Snap, the parent of Snapchat, is the hottest initial public offering of the year. The company’s shares were listed this week at $17 and recently traded at $27.
So investors are naturally asking me: How do I trade Snap SNAP? Will Snap become successful like Facebook FB? Will Snap’s stock shoot up like Twitter’s TWTR only to fizzle? Since Snap is marketing itself as a video-camera company, is a comparison to GoPro’s GPRO, IPO appropriate?
Let me first share with you how we are trading Snap for the short term at The Arora Report. Then I’ll compare Snap to those three companies, and give you my take on Snap as a long-term investment.
How to trade Snap
The annotated chart shows The Arora Report’s calls on Snap. (Please click here for the annotated chart.) The posture that The Arora Report has taken is to trade the stock but not invest in it at this time. We have “just in case” defensive stops in place and are taking profits on half of the position and continuing to hold the remainder for a little longer to see if momentum drives the stock higher.

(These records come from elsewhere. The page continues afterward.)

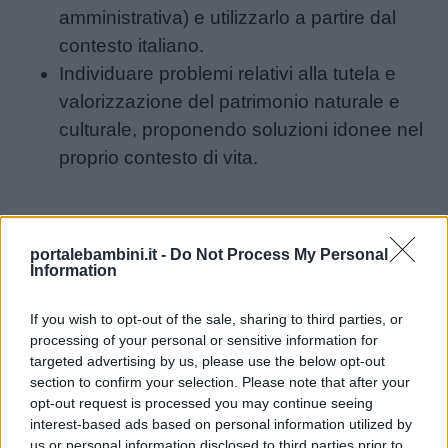
amministrativa) e utilizzarlo a partire dal
contesto italiano.
Individuare problemi relativi alla tutela e
valorizzazione del patrimonio naturale e
culturale, proponendo soluzioni idonee nel
proprio contesto di vita.
portalebambini.it -
Do Not Process My Personal
Information
If you wish to opt-out of the sale, sharing to third parties, or
processing of your personal or sensitive information for
targeted advertising by us, please use the below opt-out
section to confirm your selection. Please note that after your
opt-out request is processed you may continue seeing
interest-based ads based on personal information utilized by
us or personal information disclosed to third parties prior to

Here is the post we made available to our subscribers more than one hour before Snap started trading Thursday: “Snap IPO priced at $17 per share. The preliminary opening indication is $22. Consider stops on one-third in the zone of $19.23 to $19.38, on another third $18.63 to $18.68, and on the remaining third $16.87 to $16.97. Consider scaling out one-half of the position in the following target zones: $23 to $24.73, $26 to $26.73, and $28 to $28.43.”